WHAT THE TASK ASKS:
An unchanged copy of every record below, without pictures, is the goal.

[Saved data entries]
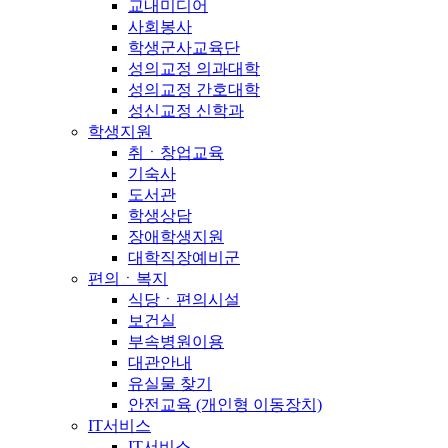
교내미디어
사회봉사
학생군사교육단
성의교정 의과대학
성의교정 간호대학
성신교정 신학과
학생지원
취ㆍ창업교육
기숙사
도서관
학생상담
장애학생지원
대학직장예비군
편의ㆍ복지
식당ㆍ편의시설
보건실
부속병원이용
대관안내
유실물 찾기
안전교육 (개인형 이동장치)
IT서비스
IT서비스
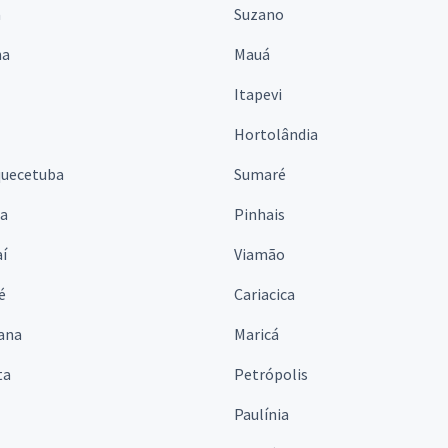
á
Suzano
na
Mauá
Itapevi
Hortolândia
quecetuba
Sumaré
na
Pinhais
í
Viamão
é
Cariacica
ana
Maricá
ta
Petrópolis
Paulínia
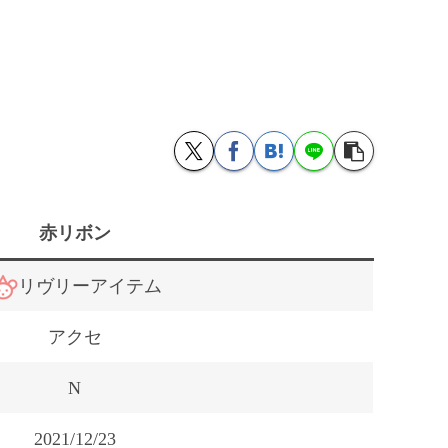
赤リボン
リヴリーアイテム
アクセ
N
2021/12/23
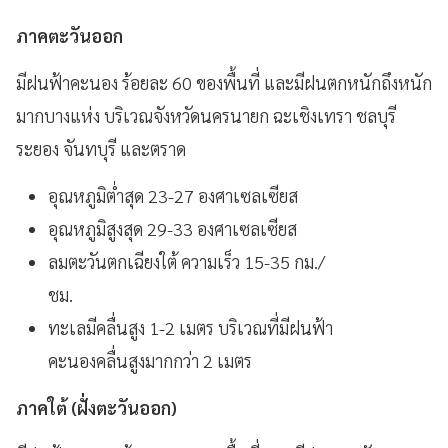
ภาคตะวันออก
มีฝนฟ้าคะนอง ร้อยละ 60 ของพื้นที่ และมีฝนตกหนักถึงหนัก
มากบางแห่ง บริเวณจังหวัดนครนายก ฉะเชิงเทรา ชลบุรี
ระยอง จันทบุรี และตราด
อุณหภูมิต่ำสุด 23-27 องศาเซลเซียส
อุณหภูมิสูงสุด 29-33 องศาเซลเซียส
ลมตะวันตกเฉียงใต้ ความเร็ว 15-35 กม./
ชม.
ทะเลมีคลื่นสูง 1-2 เมตร บริเวณที่มีฝนฟ้า
คะนองคลื่นสูงมากกว่า 2 เมตร
ภาคใต้ (ฝั่งตะวันออก)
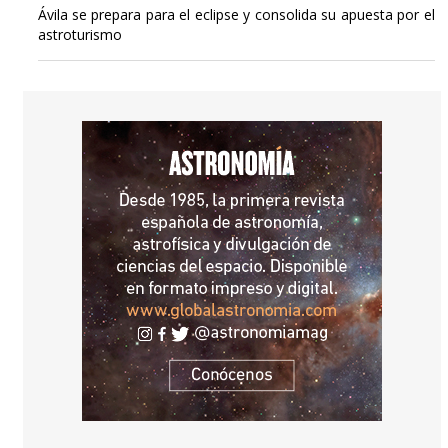
Ávila se prepara para el eclipse y consolida su apuesta por el
astroturismo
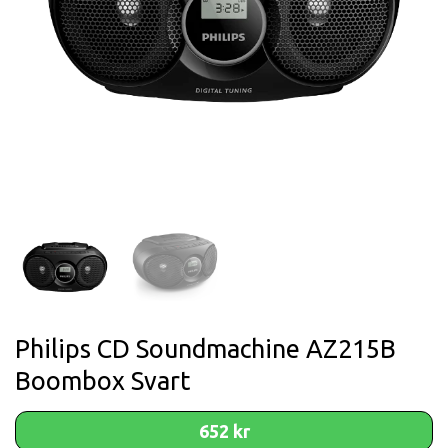
Philips CD Soundmachine AZ215B
Boombox Svart
652 kr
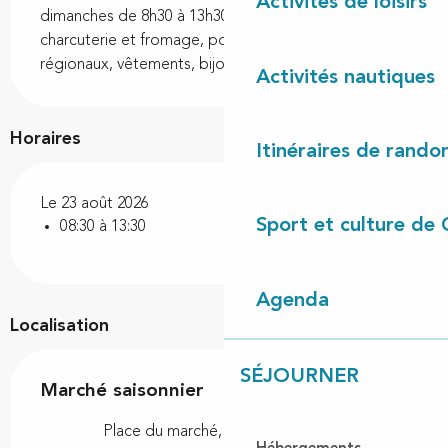
Activités de loisirs
dimanches de 8h30 à 13h30 : Fruits et légumes, 
charcuterie et fromage, poissonnier, produits 
régionaux, vêtements, bijoux et décoration.
Activités nautiques
Horaires
Itinéraires de rando
Le 23 août 2026
Sport et culture de 
08:30 à 13:30
Agenda
Localisation
SÉJOURNER
Marché saisonnier
Place du marché, 40170 Lit-et-Mixe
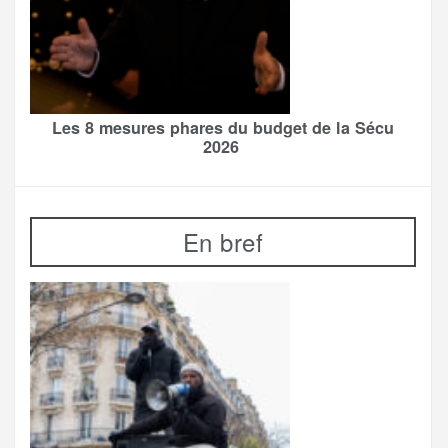
Les 8 mesures phares du budget de la Sécu
2026
En bref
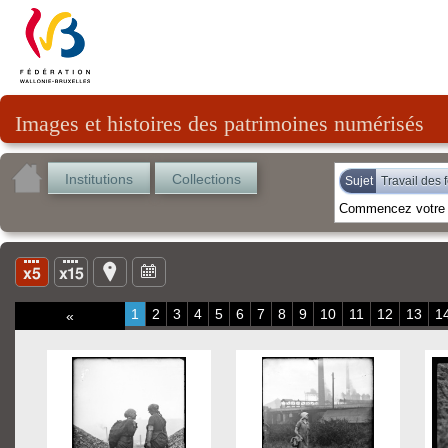
Images et histoires des patrimoines numérisés
Institutions
Collections
Sujet
Travail des
1
2
3
4
5
6
7
8
9
10
11
12
13
1
«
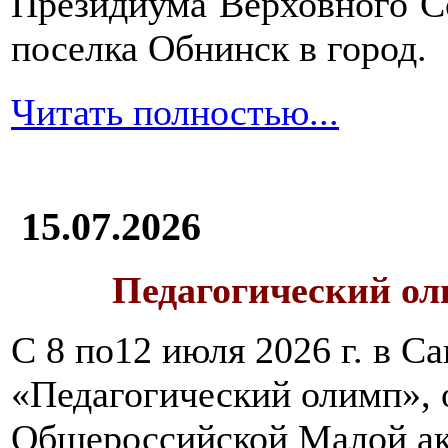
Президиума Верховного С
поселка Обнинск в город.
Читать полностью...
15.07.2026
Педагогический ол
С 8 по12 июля 2026 г. в 
«Педагогический олимп»,
Общероссийской Малой ак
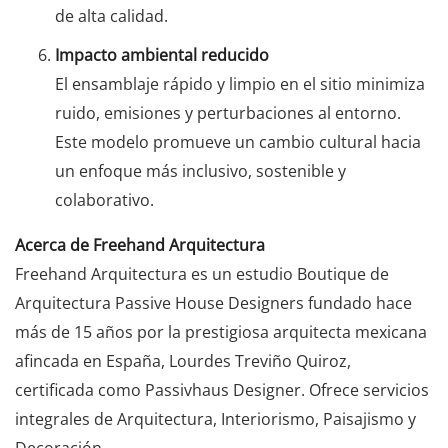
de alta calidad.
Impacto ambiental reducido
El ensamblaje rápido y limpio en el sitio minimiza
ruido, emisiones y perturbaciones al entorno.
Este modelo promueve un cambio cultural hacia
un enfoque más inclusivo, sostenible y
colaborativo.
Acerca de Freehand Arquitectura
Freehand Arquitectura es un estudio Boutique de
Arquitectura Passive House Designers fundado hace
más de 15 años por la prestigiosa arquitecta mexicana
afincada en España, Lourdes Treviño Quiroz,
certificada como Passivhaus Designer. Ofrece servicios
integrales de Arquitectura, Interiorismo, Paisajismo y
Decoración.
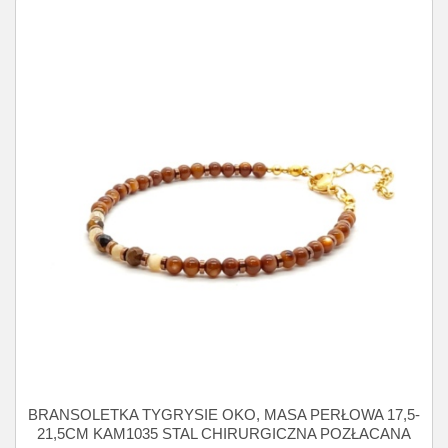
BRANSOLETKA TYGRYSIE OKO, MASA PERŁOWA 17,5-
21,5CM KAM1035 STAL CHIRURGICZNA POZŁACANA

WRITTEN SOLUTION:
교내미디어
사회봉사
학생군사교육단
성의교정 의과대학
성의교정 간호대학
성신교정 신학과
학생지원
취ㆍ창업교육
기숙사
도서관
학생상담
장애학생지원
대학직장예비군
편의ㆍ복지
식당ㆍ편의시설
보건실
부속병원이용
대관안내
유실물 찾기
안전교육 (개인형 이동장치)
IT서비스
IT서비스
á
Suzano
na
Mauá
Itapevi
Hortolândia
quecetuba
Sumaré
na
Pinhais
í
Viamão
é
Cariacica
ana
Maricá
ta
Petrópolis
Paulínia
赤リボン
リヴリーアイテム
アクセ
N
2021/12/23
ภาคตะวันออก
มีฝนฟ้าคะนอง ร้อยละ 60 ของพื้นที่ และมีฝนตกหนักถึงหนัก
มากบางแห่ง บริเวณจังหวัดนครนายก ฉะเชิงเทรา ชลบุรี
ระยอง จันทบุรี และตราด
อุณหภูมิต่ำสุด 23-27 องศาเซลเซียส
อุณหภูมิสูงสุด 29-33 องศาเซลเซียส
ลมตะวันตกเฉียงใต้ ความเร็ว 15-35 กม./
ชม.
ทะเลมีคลื่นสูง 1-2 เมตร บริเวณที่มีฝนฟ้า
คะนองคลื่นสูงมากกว่า 2 เมตร
ภาคใต้ (ฝั่งตะวันออก)
Ávila se prepara para el eclipse y consolida su apuesta por el
astroturismo
Philips CD Soundmachine AZ215B
Boombox Svart
652 kr
Activités de loisirs
dimanches de 8h30 à 13h30 : Fruits et légumes, 
charcuterie et fromage, poissonnier, produits 
régionaux, vêtements, bijoux et décoration.
Activités nautiques
Horaires
Itinéraires de rando
Le 23 août 2026
Sport et culture de 
08:30 à 13:30
Agenda
Localisation
SÉJOURNER
Marché saisonnier
Place du marché, 40170 Lit-et-Mixe
Les 8 mesures phares du budget de la Sécu
2026
En bref
Images et histoires des patrimoines numérisés
Institutions
Collections
Sujet
Travail des
1
2
3
4
5
6
7
8
9
10
11
12
13
1
«
Президиума Верховного С
поселка Обнинск в город.
Читать полностью...
15.07.2026
Педагогический ол
С 8 по12 июля 2026 г. в 
«Педагогический олимп»,
Общероссийской Малой ак
de alta calidad.
Impacto ambiental reducido
El ensamblaje rápido y limpio en el sitio minimiza
ruido, emisiones y perturbaciones al entorno.
Este modelo promueve un cambio cultural hacia
un enfoque más inclusivo, sostenible y
colaborativo.
Acerca de Freehand Arquitectura
Freehand Arquitectura es un estudio Boutique de
Arquitectura Passive House Designers fundado hace
más de 15 años por la prestigiosa arquitecta mexicana
afincada en España, Lourdes Treviño Quiroz,
certificada como Passivhaus Designer. Ofrece servicios
integrales de Arquitectura, Interiorismo, Paisajismo y
Decoración.
BRANSOLETKA TYGRYSIE OKO, MASA PERŁOWA 17,5-
21,5CM KAM1035 STAL CHIRURGICZNA POZŁACANA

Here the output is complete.